In re Marsh

Dykman, J.:

Under and in pursuance of the provisions of chapter 888 of the Laws of 1869, Isaac M. Marsh, Richard Christopher and George M. Root were appointed commissioners to drain the lands within a certain district in the town of Southfield, in the county of Richmond. This law provided that if the commissioners could not agree with any person upon the compensation and damage for the lands taken, for making and maintaining forever the necessary ditches and channels, they should proceed to acquire title to the easement upon and across the land of such person in the manner, so far as the same is applicable, prescribed by the general railroad law of 1850, and the acts amending the same, and for the purpose of acquiring such easement, under the statute, the commissioners were given the powers granted to railroad corporations under the railroad law, so far as was necessary to acquire title to the easement, and no further.

Under this provision the commissioners presented a petition to the Supreme Court at Special Term, dated June 10th, 1875, in which they stated that in. the prosecution of the work of drainage it had become necessary to lay drains and channels for the passage of water over and upon the lands of various persons, and to obtain the easement for working suclrdrains and channels over these lands, and that, among others, it had become necessary to obtain such easement over and upon the several lots and premises described in the petition, and that the commissioners had been unable to agree with the owners of the lands upon the compensation and damages for making and maintaining such drains and channels. The petition then set out a particular description of the lands and premises upon which the easements were sought to be acquired, and prayed for the appointment of three commissioners to ascertain and appraise the compensation to be made to the owners or persons interested in the real estate, upon and across which the said drains or channels were to be laid,

*51After a delay of more than one year the court made an order upon this petition, appointing three disinterested and competent freeholders residing in the county of Richmond commissioners, in pursuance of the prayer thereof, to ascertain and appraise the compensation which ought to be made to the owners and persons interested in the lands mentioned and described in the petition. This appeal is from that order, and is brought and presented, on the ground that the petition does not set out the proceedings of the drainage commissioners previous to the presentation of the petition. The position of the appellants seems to be that the petition must allege the performance of every act or thing, necessary to be done by the commissioners under the law; that all these must be alleged as traversable facts, and must be proved as alleged.

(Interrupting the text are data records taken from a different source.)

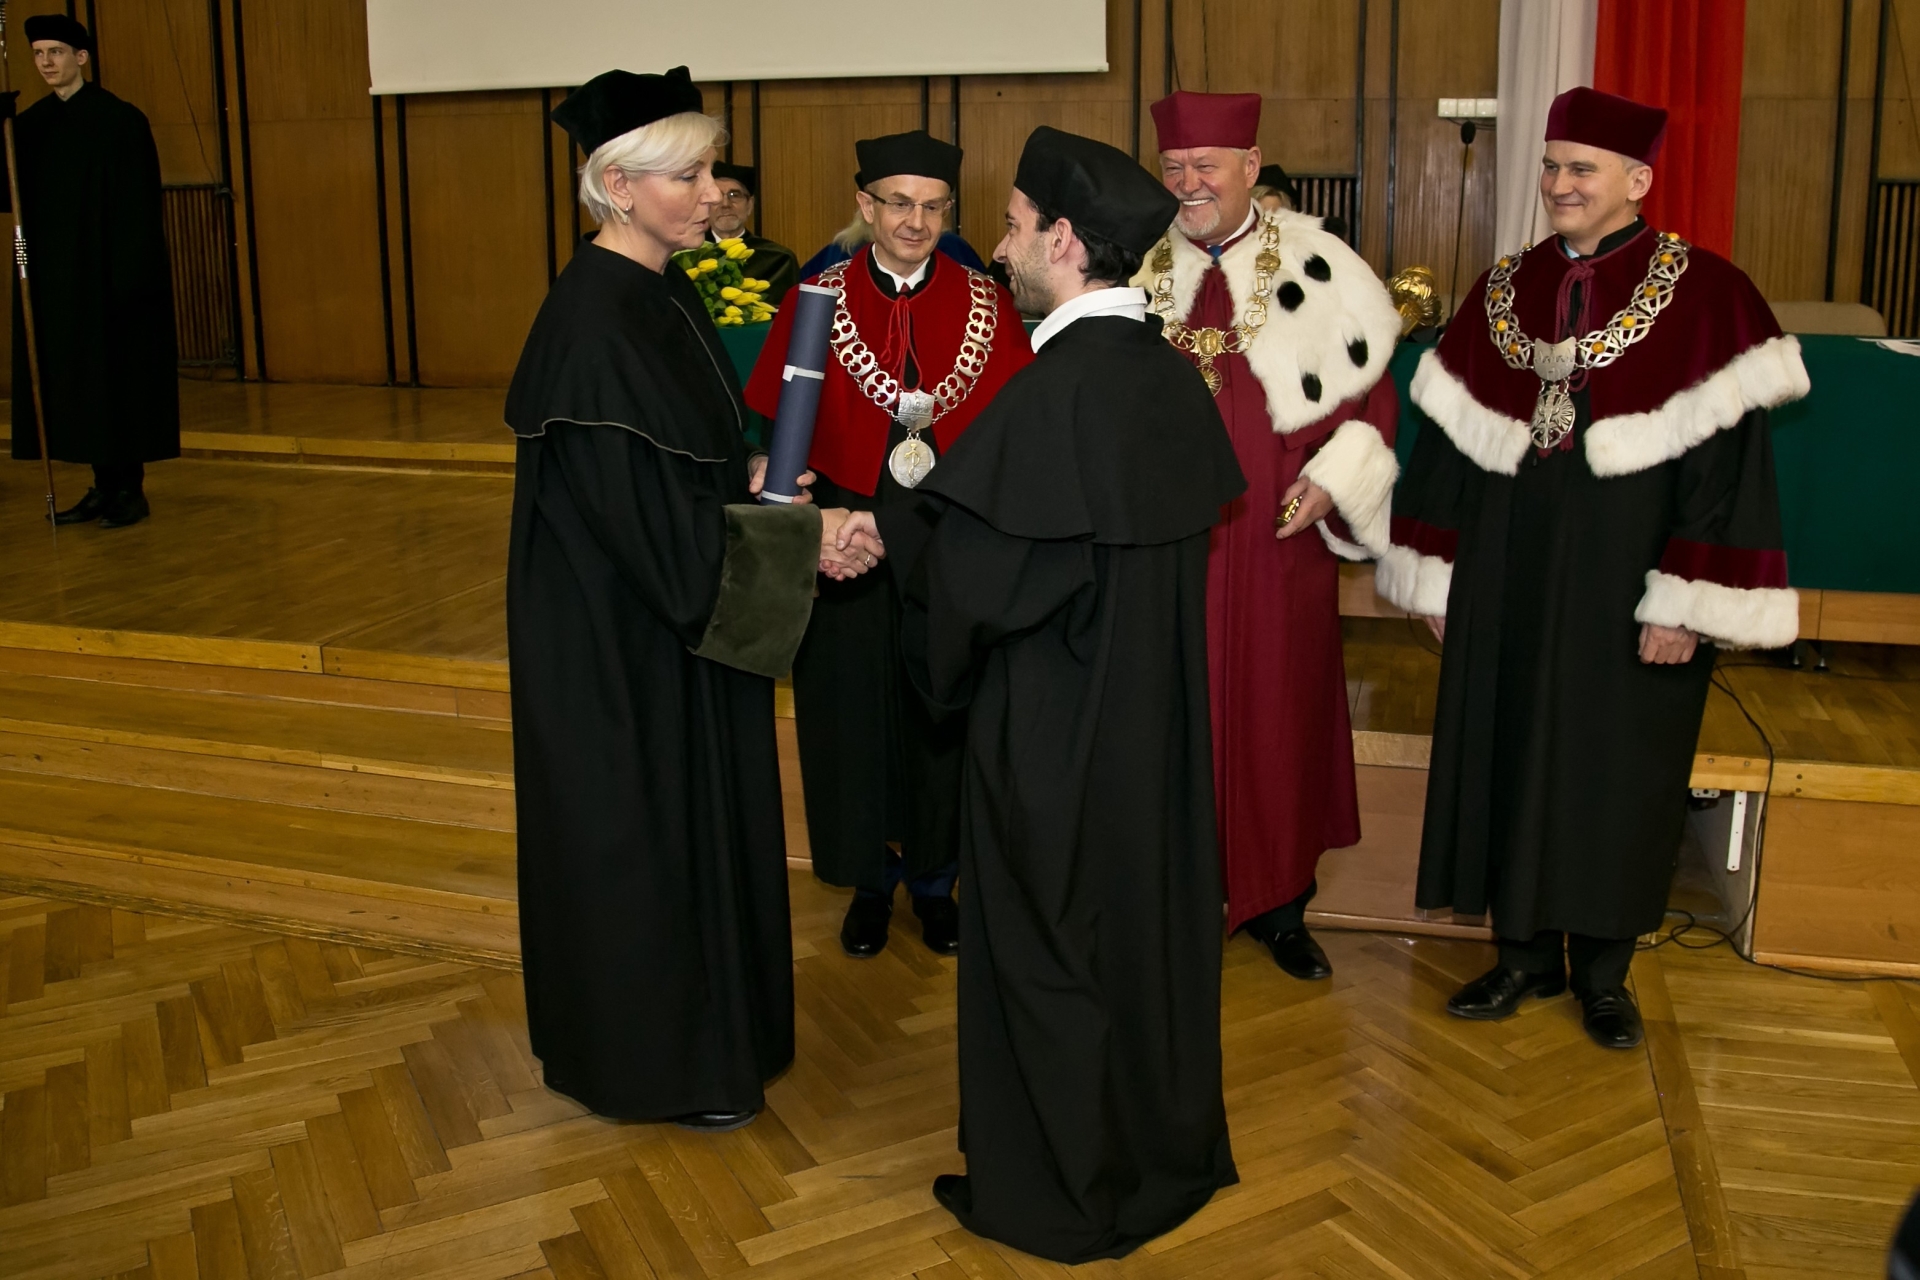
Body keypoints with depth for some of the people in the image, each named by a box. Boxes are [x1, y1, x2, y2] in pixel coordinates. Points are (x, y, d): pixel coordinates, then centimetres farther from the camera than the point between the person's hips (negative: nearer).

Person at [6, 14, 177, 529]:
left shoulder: (120, 119, -8)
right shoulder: (30, 123, 10)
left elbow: (138, 205, -12)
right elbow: (14, 194, 3)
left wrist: (132, 275, -18)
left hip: (108, 275, -7)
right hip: (54, 278, 7)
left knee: (117, 377, -1)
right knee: (72, 381, 9)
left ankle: (129, 489, 7)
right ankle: (104, 487, 17)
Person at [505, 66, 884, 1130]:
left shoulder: (663, 292, 5)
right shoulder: (594, 322, -24)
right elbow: (649, 517, -26)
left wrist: (749, 481, -1)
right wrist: (801, 540, -20)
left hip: (668, 618, 9)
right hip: (621, 637, -9)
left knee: (689, 822, 20)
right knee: (641, 832, 7)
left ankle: (690, 1020, 39)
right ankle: (654, 1056, 26)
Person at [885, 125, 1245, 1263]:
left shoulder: (1058, 392, -25)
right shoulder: (1172, 375, 0)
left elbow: (977, 578, -24)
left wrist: (889, 521, -4)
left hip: (1057, 728, -8)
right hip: (1157, 718, 8)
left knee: (1047, 948, 9)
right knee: (1148, 920, 21)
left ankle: (1060, 1190, 26)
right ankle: (1167, 1148, 39)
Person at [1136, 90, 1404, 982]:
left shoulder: (1317, 271, 0)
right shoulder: (1133, 270, 4)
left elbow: (1370, 394, 4)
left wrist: (1332, 478, -10)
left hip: (1275, 545, 0)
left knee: (1281, 715, 9)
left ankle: (1279, 901, 26)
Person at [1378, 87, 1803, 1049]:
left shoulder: (1705, 297, -7)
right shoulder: (1505, 289, 5)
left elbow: (1725, 459, -10)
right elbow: (1449, 441, 7)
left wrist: (1686, 605, -15)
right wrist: (1438, 578, 4)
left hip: (1627, 590, -3)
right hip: (1509, 583, 4)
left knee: (1618, 771, 7)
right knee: (1508, 757, 9)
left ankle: (1603, 970, 25)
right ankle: (1524, 953, 26)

"We agree fully that every thing required to be done by these statutes, must be done strictly in accordance with their requirements. The right of eminent domain is a high prerogative right, to be exercised only by the sovereign power, either by a direct act or by the delegation of its power, and, when the power is delegated, it must plainly appear, and nothing must be taken by implication. "When the legislature provides that a private individual may be divested of his title to his property for public purposes in a particular way, the particular requirements must all be complied with, and the particular steps necessary must all be taken. Admitting all this, however, we do not see how the appellants are to derive any benefit from these rules. It is very true that many things are required by the statute to be done, before these commissioners can make an application to the court for the appointment of commissioners, to determine the compensation to be paid to the landowners ; but there is no requirement that all these things shall be stated in the petition for their appointment. So, many things are required to be done by a railroad company, before any application can be made to the courts for the appointment of commissioners to appraise the damages for the lands proposed to be taken. The petition is simply the foundation of the jurisdiction of the court to appoint the appraisers, and notice is required to be given of the time and place of its presentation to all persons whose estates or interests are to be affected by the proceedings, to the end that they may come in and show cause against granting the prayer of the *52petition, and disprove any of the facts alleged in it; they are not confined to disproving the facts alleged in the petition, but may show any cause against granting the prayer. If no cause is shown, then the prayer is granted, of course, not because the petition sets out every thing that has been done, but because no one shows any cause against granting the prayer, and the court assumes that there is none. The statute throws the burden of proof upon the objector; cause must be shown against granting the prayer. (Matter of New York Central and Hudson River Railroad Company, 5 Hun, 86.)

In this case, no cause was shown at all. The petition was presented, with proof of service, on all persons interested. No cause was shown, and the prayer of the petition was granted. The court could do nothing less. The land-owners might have appeared at the presentation of the petition and shown any failure to comply with the requirements of the law, either in respect to the matters stated in the petition or otherwise, and then the court would have refused to make the appointment until the law had been fulfilled. Not having done so, this appeal presents nothing to be corrected by this court, and the order appealed from must be affirmed, with costs and disbursements.

Barnard, P. J., concurred. Gtlbert, J., not sitting.

Order affirmed, with costs and disbursements.